The registrant’s other certifying officer(s) and I are responsible for establishing and maintaining disclosure controls and procedures (as defined in Rule 30a-3(c) under the Investment Company Act of 1940) and internal control over financial reporting (as defined in Rule 30a-3(d) under the Investment Company Act of 1940) for the registrant and have:
(a)
Designed such disclosure controls and procedures, or caused such disclosure controls and procedures to be designed under our supervision, to ensure that material information relating to the registrant, including its consolidated subsidiaries, is made known to us by others within those entities, particularly during the period in which this report is being prepared;
(b)
Designed such internal control over financial reporting, or caused such internal control over financial reporting to be designed under our supervision, to provide reasonable assurance regarding the reliability of financial reporting and the preparation of financial statements for external purposes in accordance with generally accepted accounting principles;
(c)
Evaluated the effectiveness of the registrant’s disclosure controls and procedures and presented in this report our conclusions about the effectiveness of the disclosure controls and procedures, as of a date within 90 days prior to the filing date of this report based on such evaluation; and
(d)
Disclosed in this report any change in the registrant’s internal control over financial reporting that occurred during the period covered by this report that has materially affected, or is reasonably likely to materially affect, the registrant’s internal control over financial reporting; and
5.
The registrant’s other certifying officer(s) and I have disclosed to the registrant’s auditors and the audit committee of the registrant’s board of directors (or persons performing the equivalent functions):
(a)
All significant deficiencies and material weaknesses in the design or operation of internal control over financial reporting which are reasonably likely to adversely affect the registrant’s ability to record, process, summarize, and report financial information; and
(b)
Any fraud, whether or not material, that involves management or other employees who have a significant role in the registrant’s internal control over financial reporting.
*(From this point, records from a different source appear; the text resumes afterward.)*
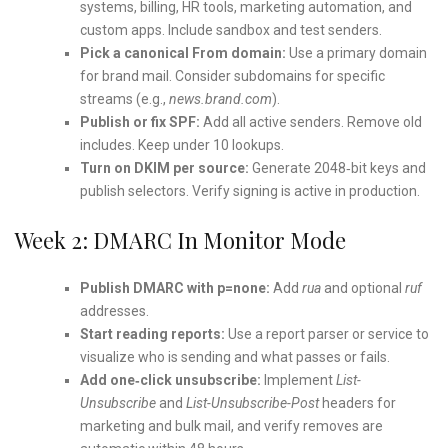
systems, billing, HR tools, marketing automation, and
custom apps. Include sandbox and test senders.
Pick a canonical From domain:
Use a primary domain
for brand mail. Consider subdomains for specific
streams (e.g.,
news.brand.com
).
Publish or fix SPF:
Add all active senders. Remove old
includes. Keep under 10 lookups.
Turn on DKIM per source:
Generate 2048‑bit keys and
publish selectors. Verify signing is active in production.
Week 2: DMARC In Monitor Mode
Publish DMARC with p=none:
Add
rua
and optional
ruf
addresses.
Start reading reports:
Use a report parser or service to
visualize who is sending and what passes or fails.
Add one‑click unsubscribe:
Implement
List-
Unsubscribe
and
List-Unsubscribe-Post
headers for
marketing and bulk mail, and verify removes are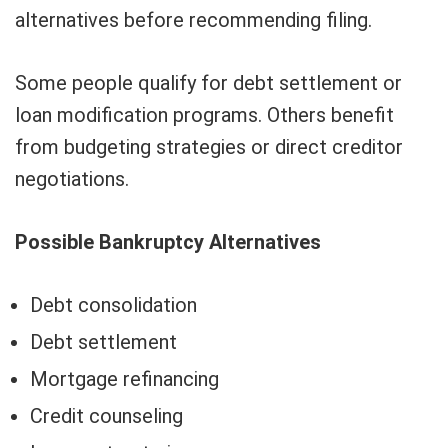
alternatives before recommending filing.
Some people qualify for debt settlement or
loan modification programs. Others benefit
from budgeting strategies or direct creditor
negotiations.
Possible Bankruptcy Alternatives
Debt consolidation
Debt settlement
Mortgage refinancing
Credit counseling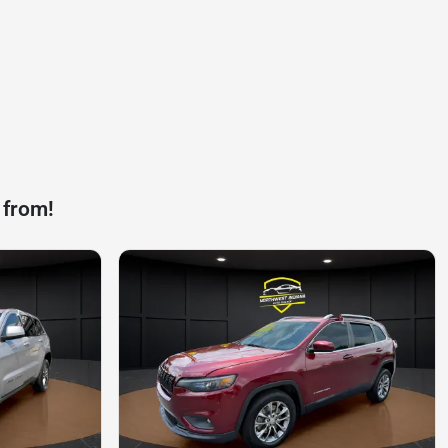
 from!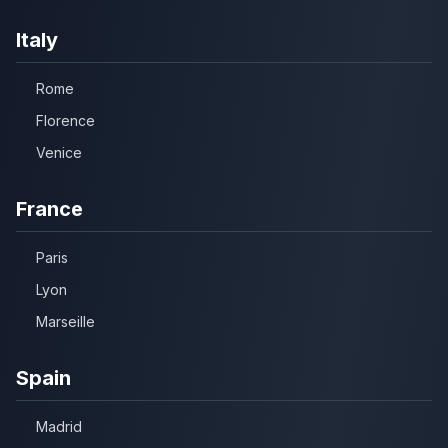
Italy
Rome
Florence
Venice
France
Paris
Lyon
Marseille
Spain
Madrid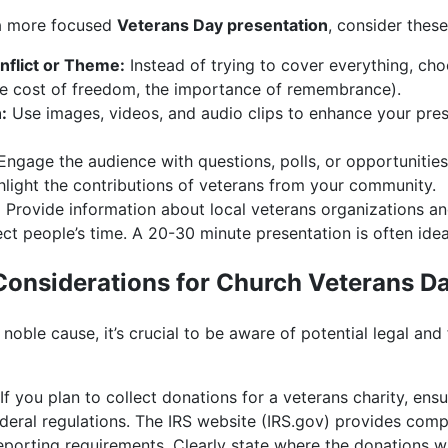
r a more focused
Veterans Day presentation
, consider thes
nflict or Theme:
Instead of trying to cover everything, cho
the cost of freedom, the importance of remembrance).
:
Use images, videos, and audio clips to enhance your pres
ngage the audience with questions, polls, or opportunities 
light the contributions of veterans from your community.
:
Provide information about local veterans organizations an
t people’s time. A 20-30 minute presentation is often idea
 Considerations for Church Veterans D
noble cause, it’s crucial to be aware of potential legal and 
If you plan to collect donations for a veterans charity, ens
ederal regulations. The IRS website (IRS.gov) provides com
eporting requirements. Clearly state where the donations w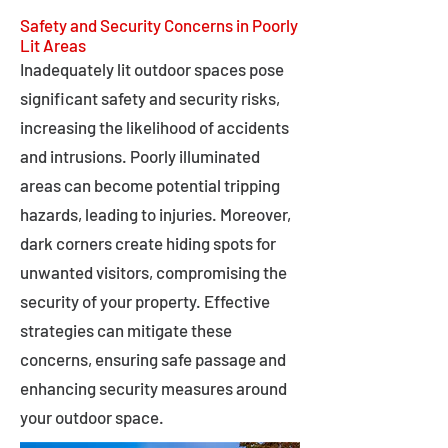
Safety and Security Concerns in Poorly
Lit Areas
Inadequately lit outdoor spaces pose
significant safety and security risks,
increasing the likelihood of accidents
and intrusions. Poorly illuminated
areas can become potential tripping
hazards, leading to injuries. Moreover,
dark corners create hiding spots for
unwanted visitors, compromising the
security of your property. Effective
strategies can mitigate these
concerns, ensuring safe passage and
enhancing security measures around
your outdoor space.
Date: 1/31/2023 | /s/ Jennifer Lima ____________ Jennifer Lima Treasurer |
Certification Pursuant to Section 906 of the Sarbanes-Oxley Act
Pursuant to Section 906 of the Sarbanes-Oxley Act of 2002, each of the undersigned officers of the Trust for Professional Managers (the “Trust”), does hereby certify, to such officer’s knowledge, that the report on Form N-CSR of the Trust for the year ended November 30, 2022 fully complies with the requirements of Section 13(a) or 15(d) of the Securities Exchange Act of 1934, as applicable, and that the information contained in the Form N-CSR fairly presents, in all material respects, the financial condition and results of operations of the Trust for the stated period.
/s/ John Buckel _____________ John Buckel President, Trust for Professional Managers | /s/ Jennifer Lima ____________ Jennifer Lima Treasurer, Trust for Professional Managers |
Dated: 1/31/2023 |
This statement accompanies this report on Form N-CSR pursuant to Section 906 of the Sarbanes-Oxley Act of 2002 and shall not be deemed as filed by the Trust for purposes of Section 18 of the Securities Exchange Act of 1934.